TOKYO, Sept. 18 (Xinhua) -- "Japan has to truly reflect upon its invasive history, otherwise it won't be able to rebuild trust with its Asian neighbors," said Masahito Sato, founder of a civil group in Japan dedicated to studying the history of Japan's invasion of China's Hainan Island during World War II.
Japanese troops captured China's Hainan Island in 1939 and used it as a base of operations for its invasion of other parts of China and Southeast Asia.

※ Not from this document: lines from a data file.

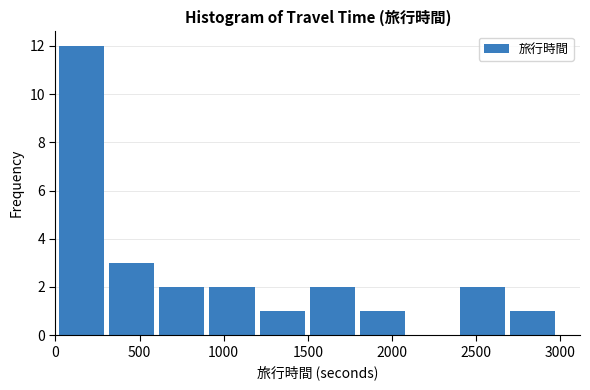

Reading left to right, list every bar in this chart as the range it spans on the x-axis followed by its height. Neither the bar edges nor the heights are printed on the chart, so give them approximately, as read against the axes.

0 to 300: 12
300 to 600: 3
600 to 900: 2
900 to 1200: 2
1200 to 1500: 1
1500 to 1800: 2
1800 to 2100: 1
2100 to 2400: 0
2400 to 2700: 2
2700 to 3000: 1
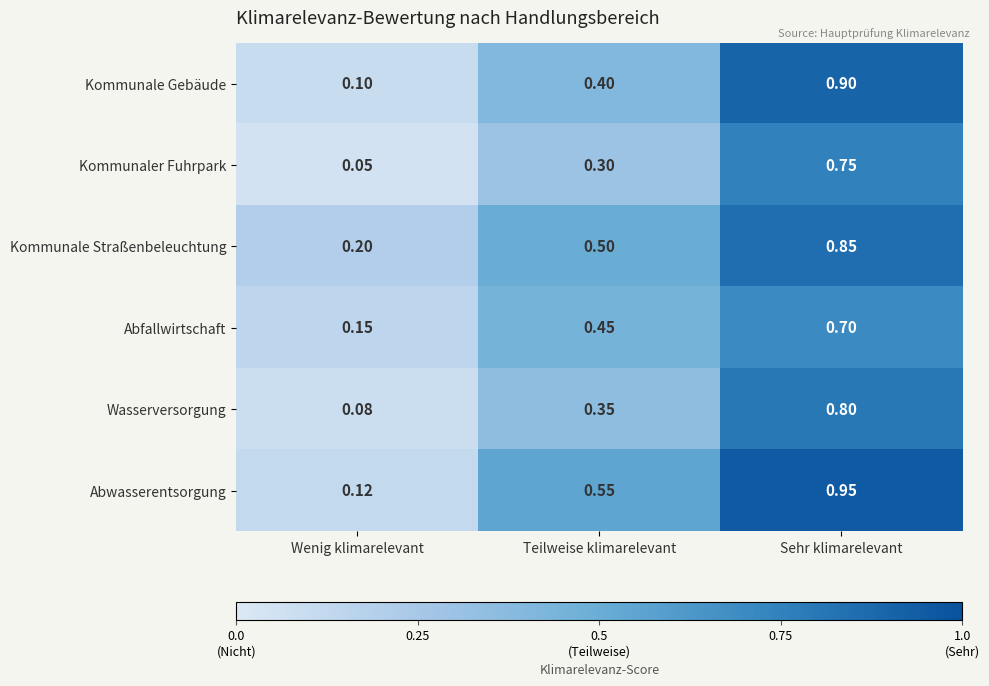

Is the value of Wasserversorgung at Teilweise klimarelevant greater than the value of Kommunale Gebäude at Teilweise klimarelevant?

No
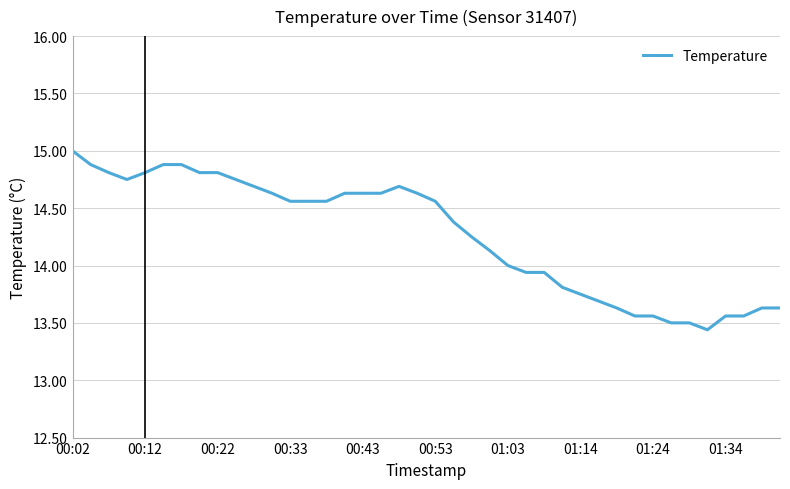

What is the difference between the maximum and minimum values?

1.6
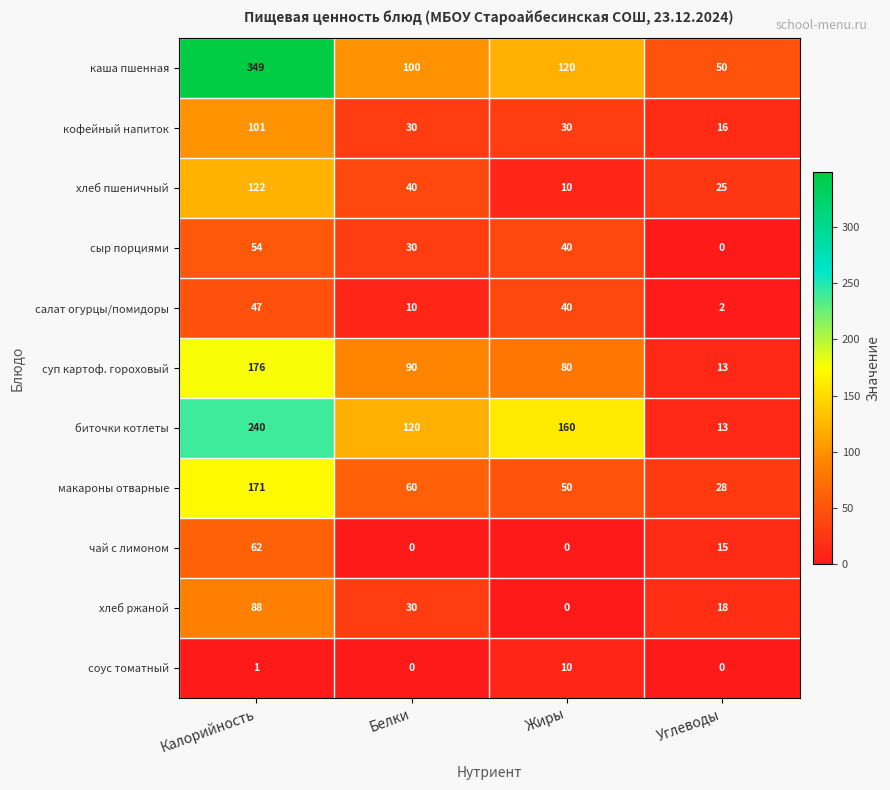

The value of кофейный напиток at Белки is 17. True or false?

False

The Japanese military also committed numerous atrocities on the island including killing, raping and burning down villages.
Sato started to study the history of Japan's military invasion of its neighbors in the 1970s and gradually learned about the atrocities committed by the Japanese military on Hainan Island.

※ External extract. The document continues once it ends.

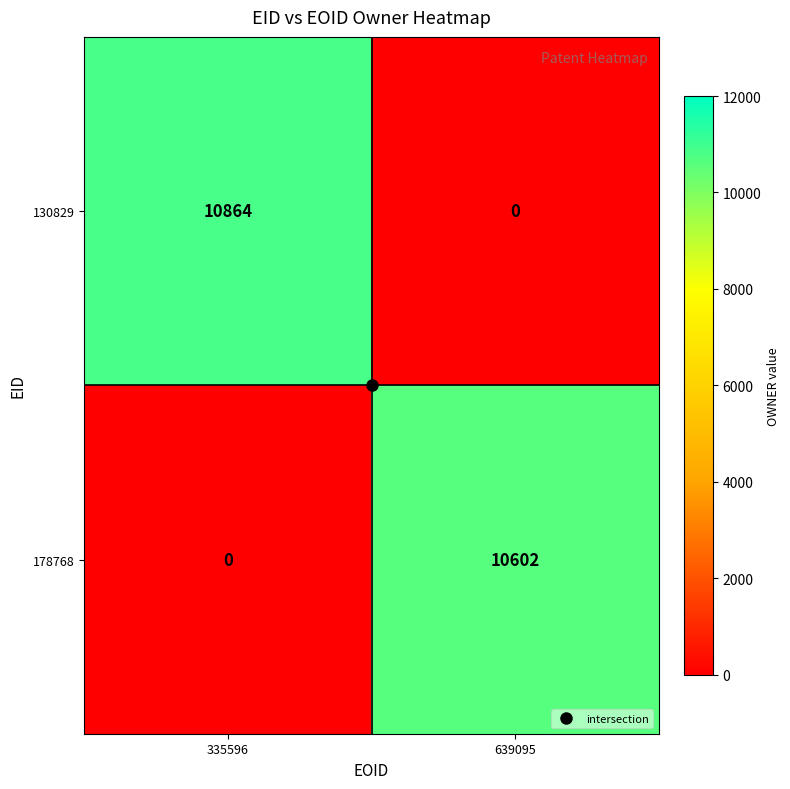

Rank the series at 639095 from lowest to highest value.

130829, 178768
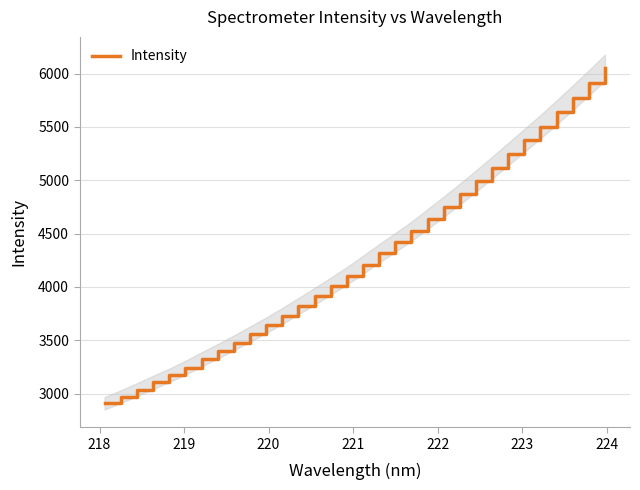

What is the maximum value shown in the chart?

6056.1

To learn more about this part of history, Sato founded a civil group and he and his fellow scholars decided to visit Hainan Island by themselves to collect testimonies from local residents.
"We have to go to the places where the atrocities happened and listen to the testimonies of the victims ourselves, because our government has erased all evidences and records here on these war crimes," said Sato.

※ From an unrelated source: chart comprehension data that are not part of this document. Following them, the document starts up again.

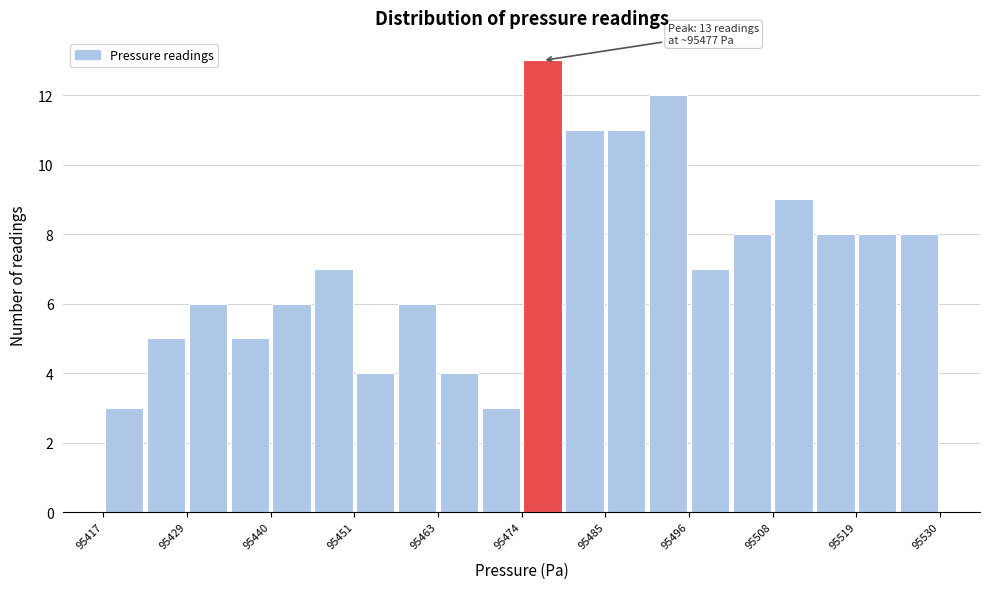

Read against the x-axis, roughly where is the centre of the tallest bar?

95478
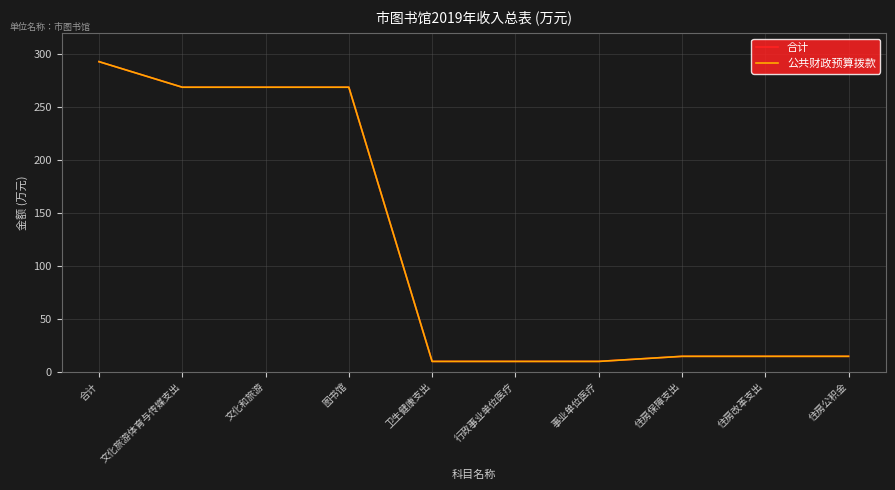

True or false: 合计 and 公共财政预算拨款 intersect in this chart.

False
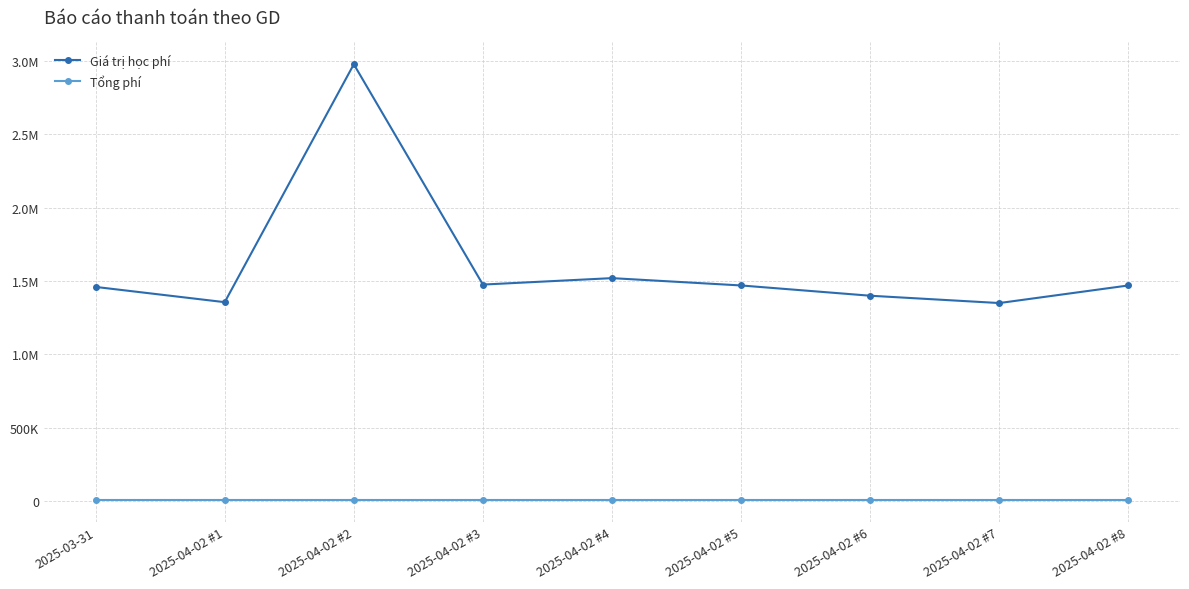

Does the chart have visible grid lines?

Yes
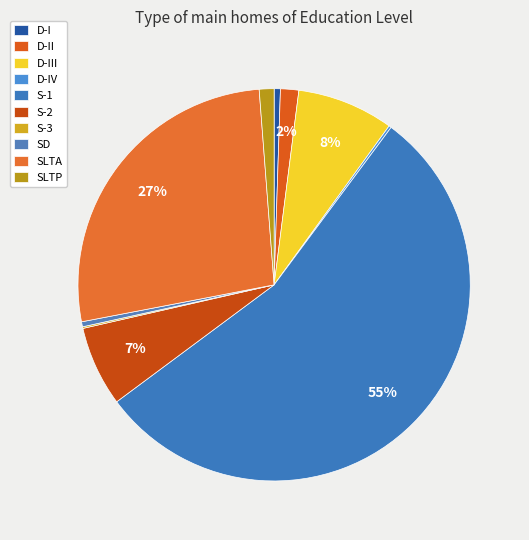

What is the change in value from D-III to S-3?

-4626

Since 1998, Sato and the members of his civil group have visited Hainan Island for over 30 times and interviewed more than 200 people, mainly relatives of the victims of Japan's atrocities.
While being appalled by the war crimes committed by Japan, they are also concerned about the current situation as most of the Japanese young people nowadays do not have sufficient knowledge of the war history due to the government's whitewashing and erasing of history.
Hidemaru Saito, a member of Sato's group, said that for some Japanese, the war history was a history of Japan suffering nuclear bombing and air attacks and being a victim instead of being the victimizer.
Sato said that many civil groups in Japan now are trying to tell the younger generations about the true history and "under government pressure, though the young people have very few opportunities to learn about the historical truths, such opportunities do exist."
Kim Jung-Mi, a Korean scholar and also a member of Sato's civil group, said that Japan has been concealing the historical truth about the war, and the generations that really know about the truth are aging.
"We have to make these memories imprinted in history and pass on to the next generations," she said.
"If I were a Chinese, how could I trust a Japan that denies the Nanjing Massacre and the fact that Japan invaded other countries? ...The first step (to build mutual trust) is to admit the history," said Sato.